Spending a Saturday at Lamont is pretty depressing. Enter the Multiplay Launch Event.
This past Saturday, the Harvard Interactive Media Group (HIMG) hosted a video game throw-down in Lamont that attracted over 100 gamers from Harvard and MIT. The event featured official Halo, Smash Brothers, Starcraft: Brood War, and DoTA tournaments for serious gamers, as well as casual games for the weak.
"There’s a certain unique appeal to playing games in the library," says Allen Cheng ’09, one of the event’s organizers.
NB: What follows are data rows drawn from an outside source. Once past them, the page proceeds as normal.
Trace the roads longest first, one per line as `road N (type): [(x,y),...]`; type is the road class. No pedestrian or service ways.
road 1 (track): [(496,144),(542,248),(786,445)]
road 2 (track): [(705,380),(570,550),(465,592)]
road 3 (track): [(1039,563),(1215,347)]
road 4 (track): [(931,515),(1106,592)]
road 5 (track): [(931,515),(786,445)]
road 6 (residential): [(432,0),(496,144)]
Interjects Benjamin S. Decker ’08, president of the HIMG and interactive media concentrator, "It’s taking it to the man."
The dim Media Forum Room was packed with disheveled gamers, intently bent over their laptops. "We decided we might be over-capacity," says Decker, "but we didn’t care." Badass.
Over-capacity or not, the event was—unsurprisingly—under-capacity on the estrogen front.
"For girls, it seems intimidating to come to a game tournament, because they expect to see all guys," claims Mark Y. Yetter ’08. "If the tournament was all girls, I’d definitely come."
"I think a lot of girls have a stigma about video games," says Amy P. Galipeau, one of the few females present. Her reason for attending? "My boyfriend."
Not that the gamers aren’t aware of their dorky reputation: "That’s why I play indoors," admits Jon. I. Rafkind, a Northeastern graduate.
In a surprising twist, both Harvard and MIT got their asses kicked: The winner of the tournament—and a Nintendo Wii—was Ben B. Minkoff, a high school student visiting his sister. "I don’t know if I felt like it was really luck...I feel like I might be the best player there," Minkoff says.
Wii or lose, in the end, a Zen mentality prevailed.
"You do it when you don’t want to work," reasons Camille K. Chow, an MIT sophomore. "You end up doing it a lot, you get better, and then one day there’s a tournament."